Devono perciò uscire sul mercato dei capitali che anche se oggi  tremendamente liquido ha pur sempre i suoi costi.
Ed allora per soddisfare la richiesta selettiva ( rischi contenuti) ci si finanzia magari a corto per concedere a lungo.
Quindi per far quadrare i conti si privilegia il costo minore impegnandosi a breve magari senza assicurarsi più del tanto.
Un effetto leva atipico ma pur sempre un effetto leva!
E se così fosse, pur con il beneficio d’inventario, il pericolo per la fiammata finale dove il margine di utile (differenza degli interessi) si ridurrà ulteriormente per la concorrenza un certo richiamo può essere giustificato.
Occhio a girare i soldi, state guadagnando troppo poco!

Ma è un richiamo agli istituti finanziari e non agli acquirenti od agli operatori.
E non tanto per la dottrina di concessione ma piuttosto per il finanziamento della stessa.
D’altra parte è risaputo che finanziarsi a breve per impegni a lungo termine, come le ipoteche a tasso fisso, l’aumento del costo del denaro nel rifinanziarsi potrebbe arrecare danno all’istituto stesso, sopratutto se non ha assicurato il finanziamento contro lo sforamento del costo.
E ciò vale soprattutto per gli istituti attivi quasi esclusivamente nel credito e che non possono contare più del tanto sull’apporto della gestione patrimoniale e sulla divisione investimenti.
Questo richiamo della Banca Nazionale sconta quindi già il rincaro generale del costo del denaro e teme, alla luce dei vari bilanci degli istituti bancari, un disagio non tracurabile.
L’uscita dalla compressione del differenziale sugli interessi per ritornare a utili soddisfacenti passerebbe prima dal credito aziendale notoriamente più a corto termine.
Passando quindi dal “lavoro”, crediti aziendali, per poi passare al “tetto” (crediti immobiliari)
In poche parole sta bollendo la bolla del credito!

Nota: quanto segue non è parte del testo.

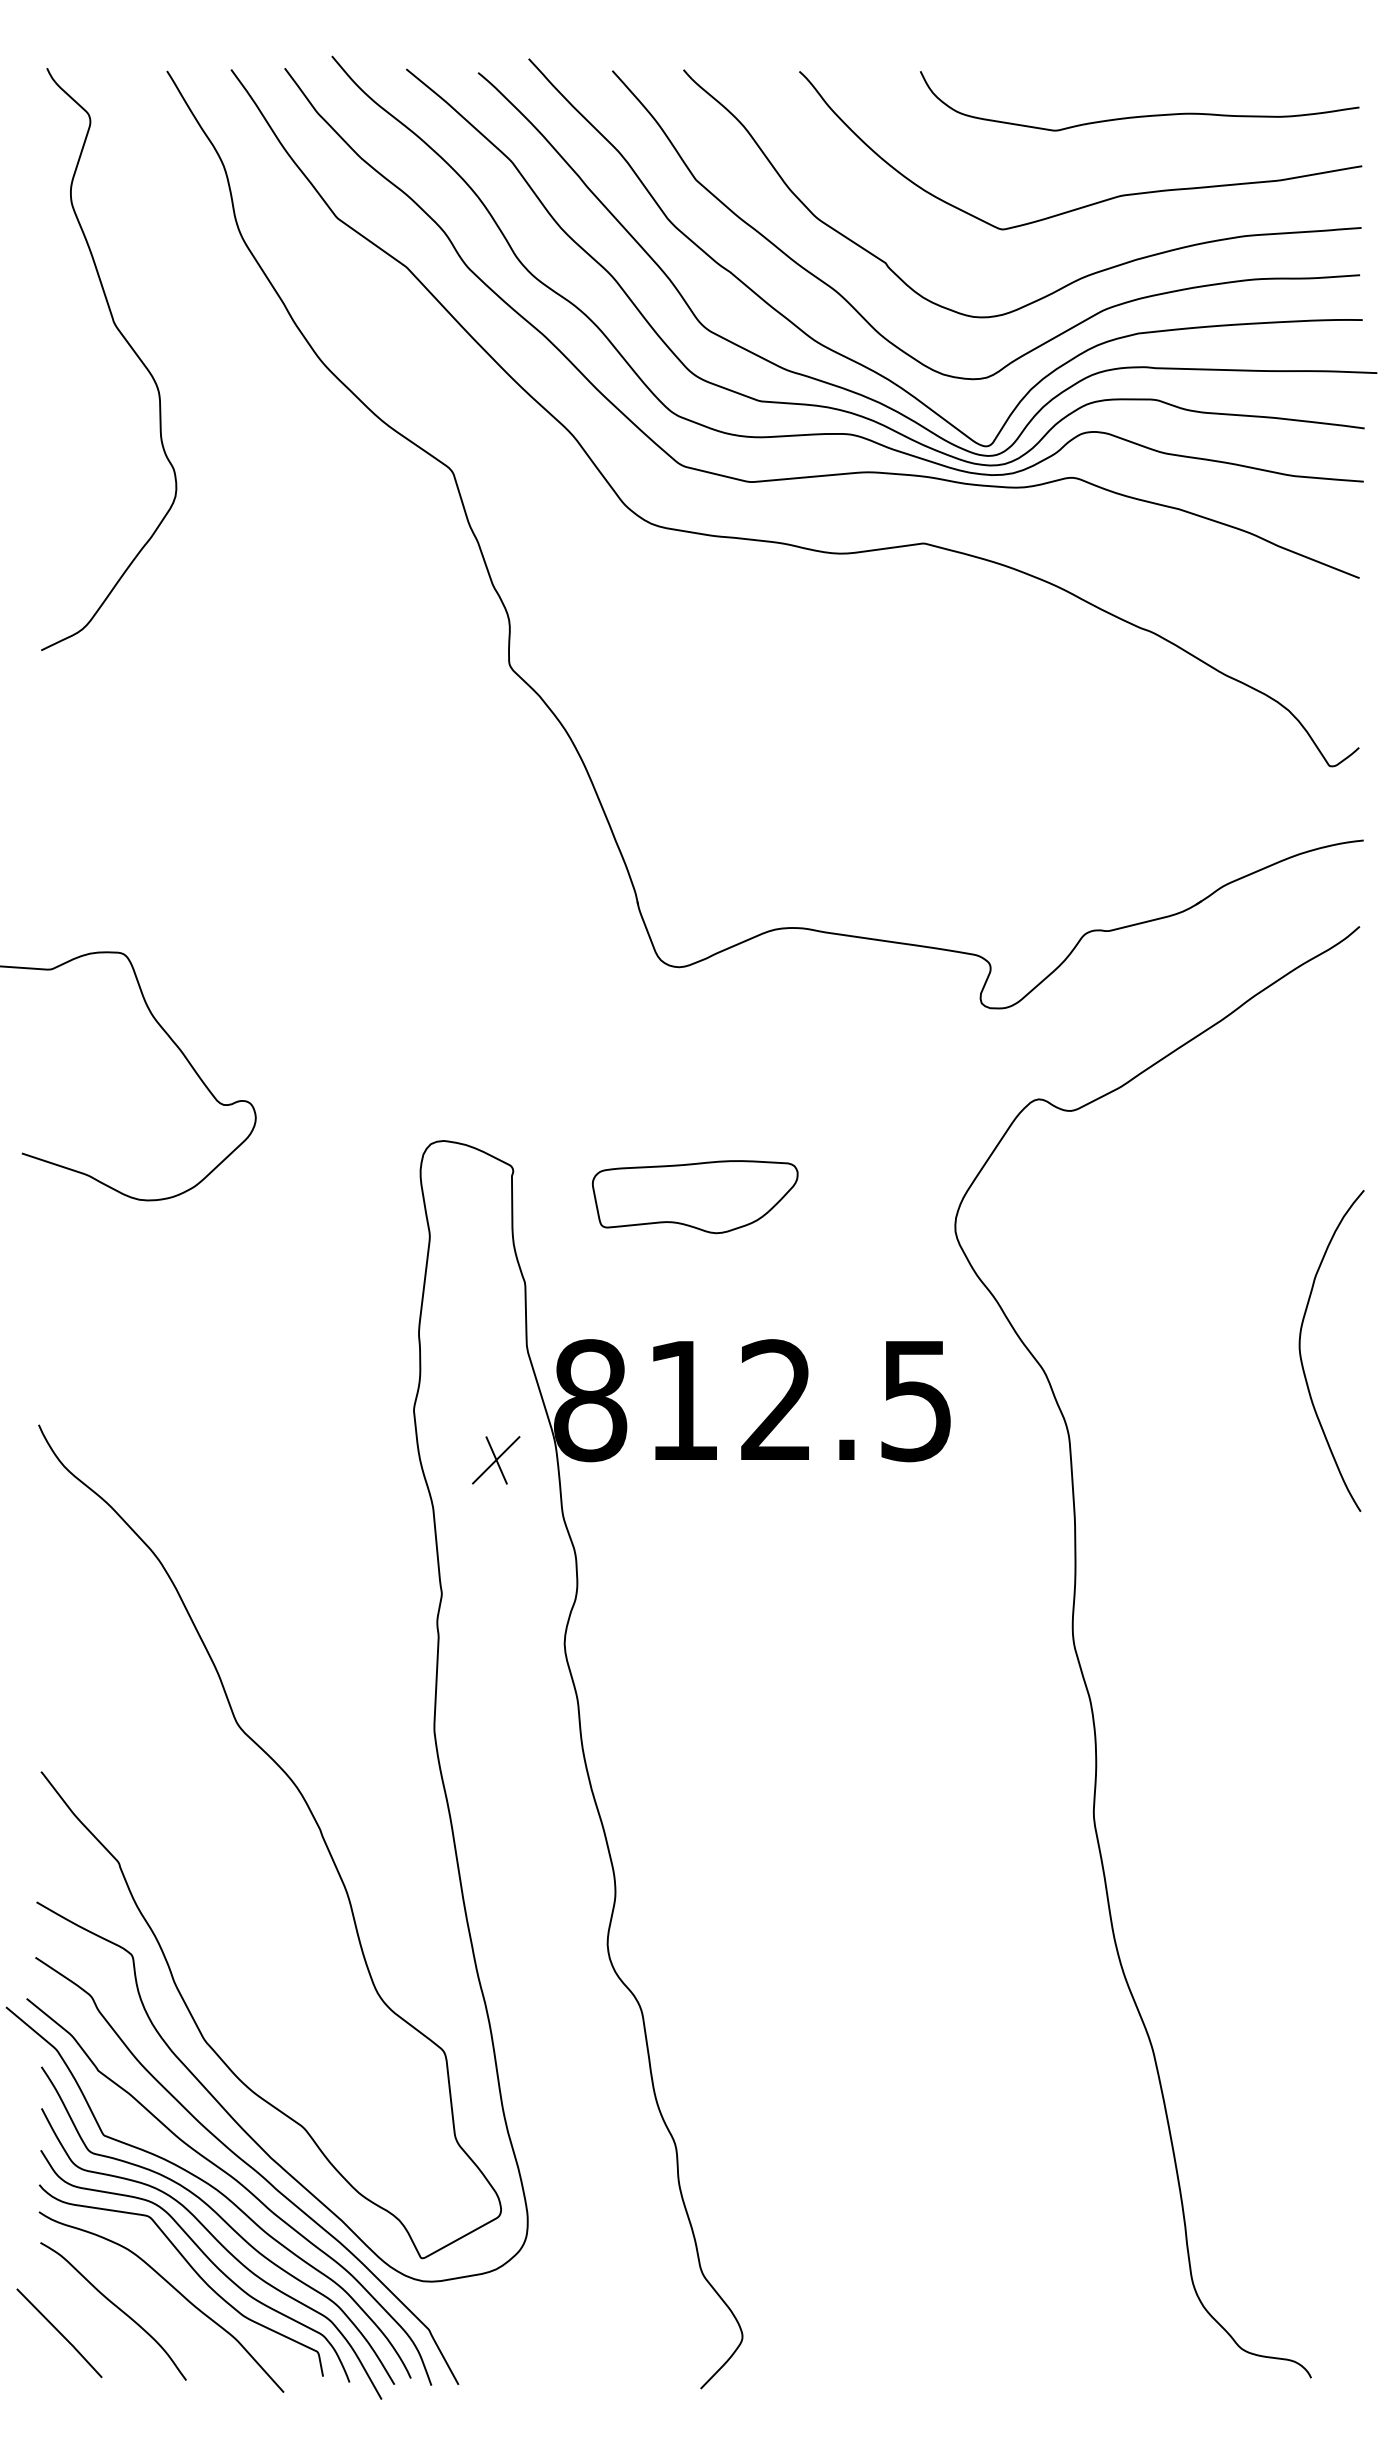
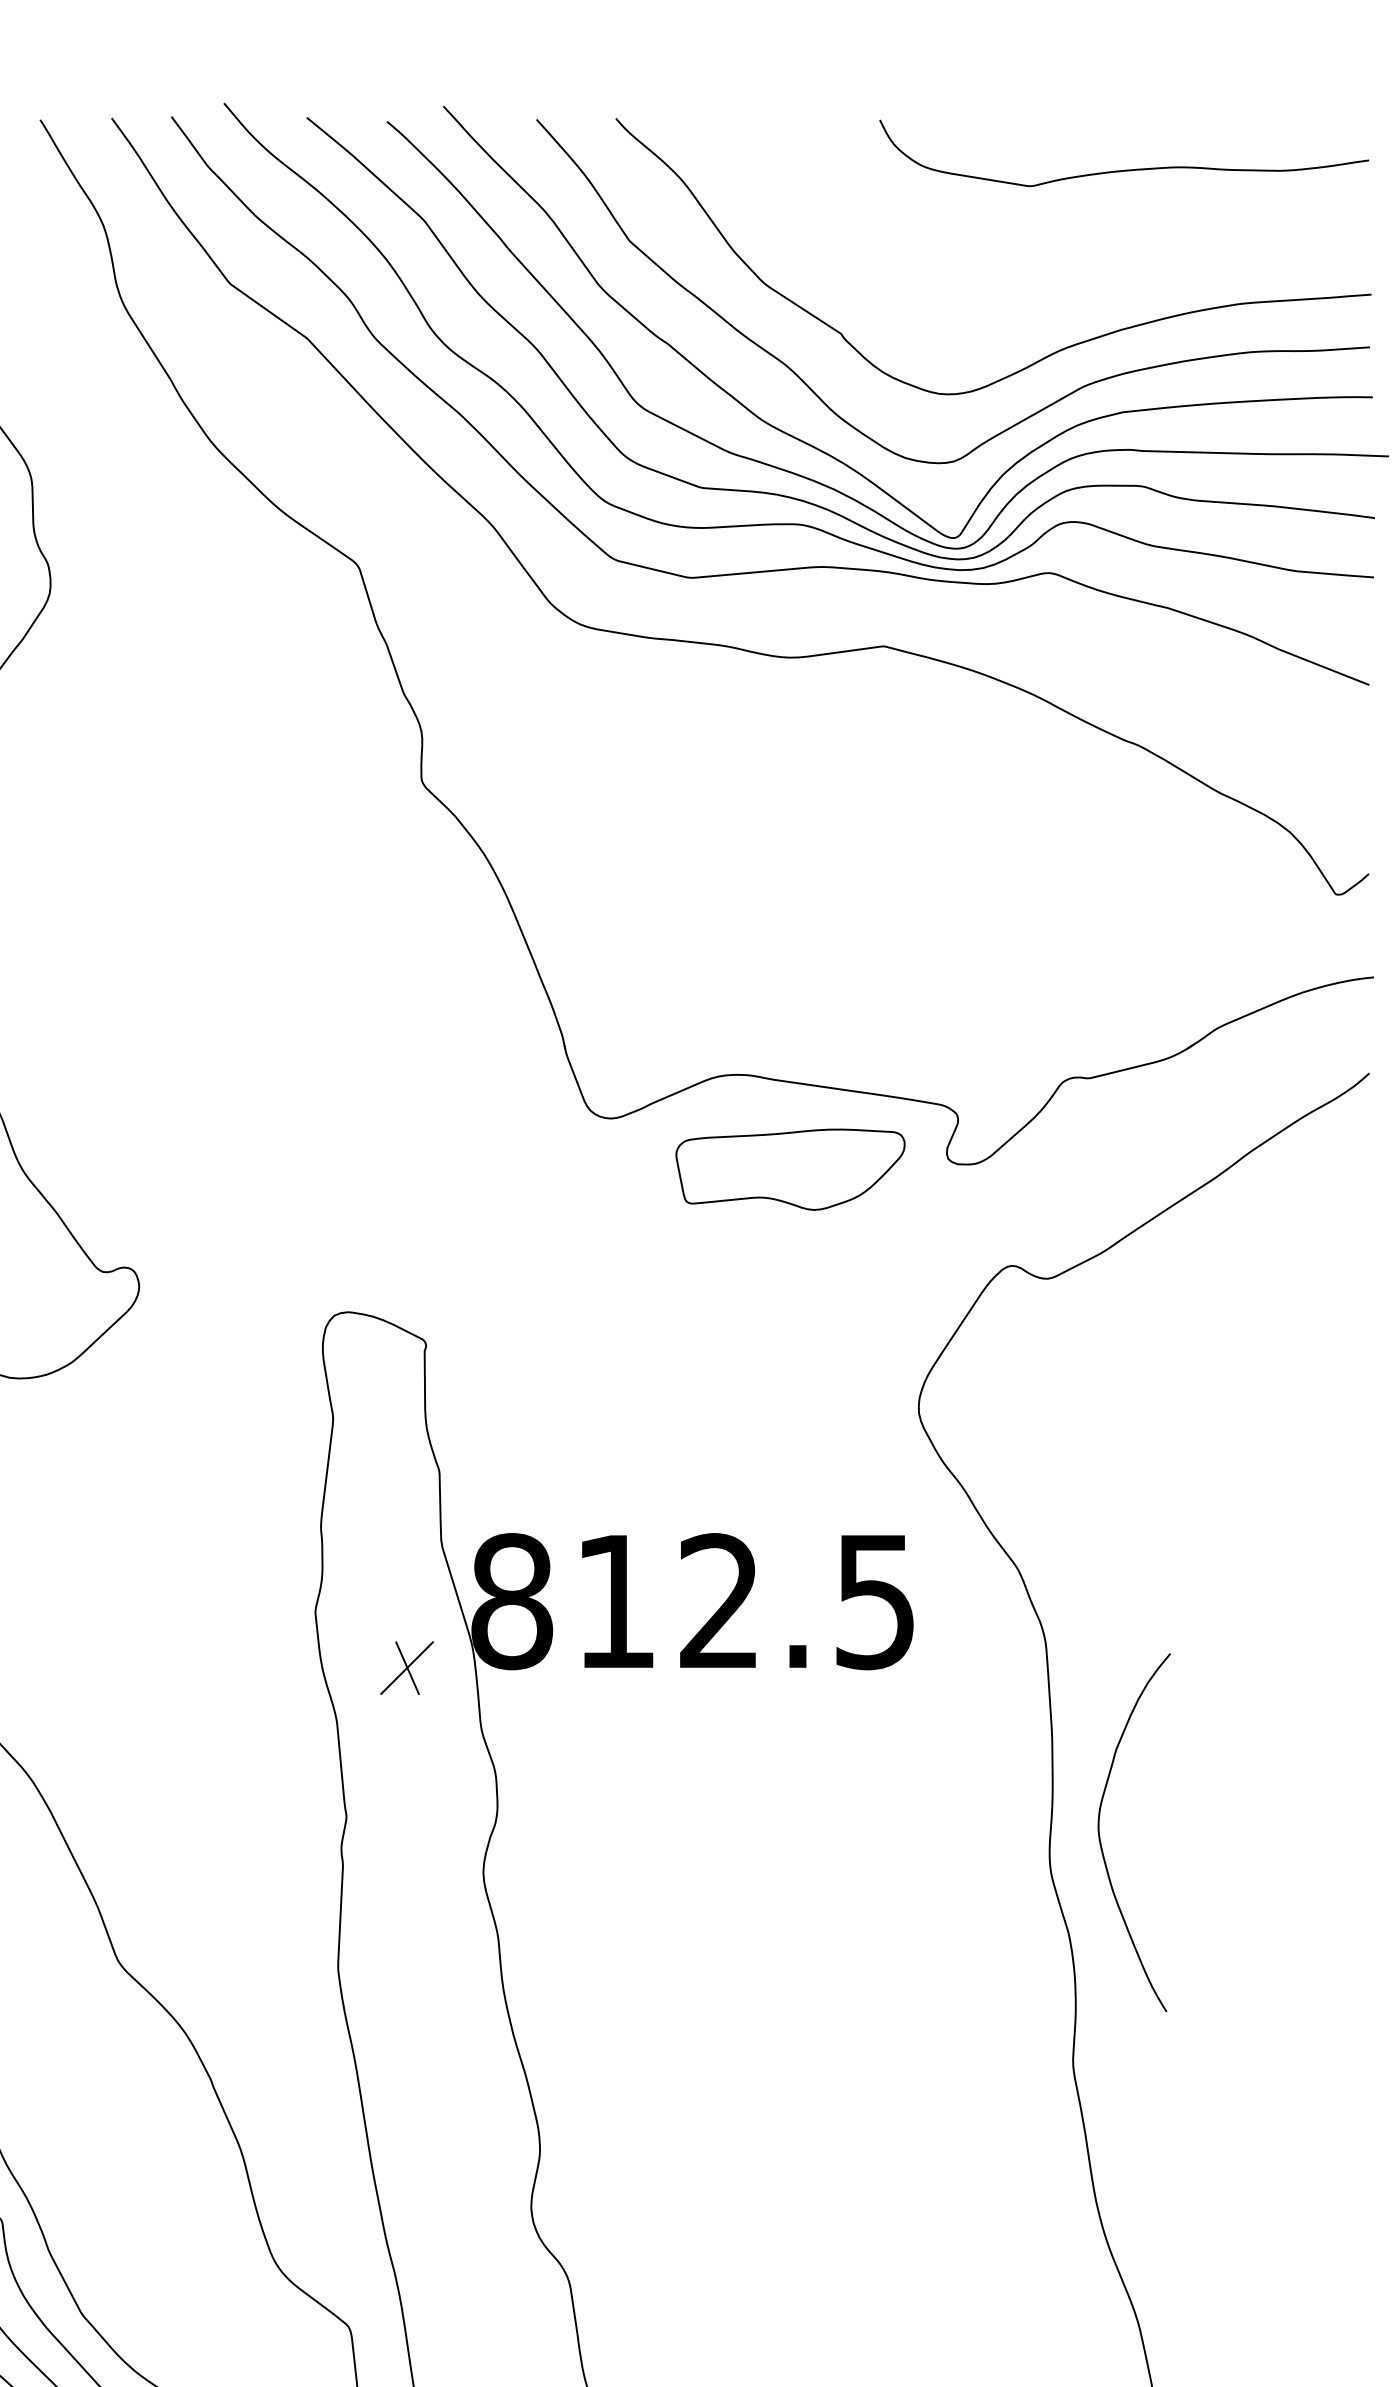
curve: (1094, 202) -> (1073, 266), removed
part: (694, 1197) -> (789, 1170), moved
curve: (1301, 1353) -> (1100, 1835), moved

Ma non creiamo inutili allarmismi.
Il mercato immobiliare conoscerà primo o poi un rallentamento, ed è naturale.
La saturazione incomincia lentamente a manifestarsi ed il costo del denaro salirà ma con un andamento moderato.
Insomma ci sono tutte le condizioni per mantenersi calmi e pianificare in modo sereno.
Nessuna bolla immobiliare quindi.
Qualche nervosismo per il finanziamento del credito?
Forse era questo il cartellino giallo della Banca Nazionale.
Segnalare situazioni di surriscaldamento per far passare la preoccupazione per un finanziamento poco ortodosso del credito
Almeno noi la pensiamo così!

In questo frangente d’invito agli istituti bancari alla prudenza nei propri bilanci, non possiamo che sottolineare come il proprietario continui a cogliere il perdurare delle condizioni eccezionali sul mercato dei tassi ipotecari privilegiando per investire nel mattone abbandonando la condizione di inquilino oppure consolidando la condizione di proprietario da tempo acquisita.
In poche parole oggi la quota media di proprietà si situa attorno al 40% registrando un aumento del 33% in un paio di decenni.
Un aumento straordinario e che non tiene ancora conto della residenza secondaria.
Impressiona inoltre l’aumento della quota di proprietà grazie alla forma condominiale nelle agglomerazioni che erano cresciute in buona parte con la locazione.

Per finire “calma e gesso”. 
La festa continua ma ormai siamo all’alba!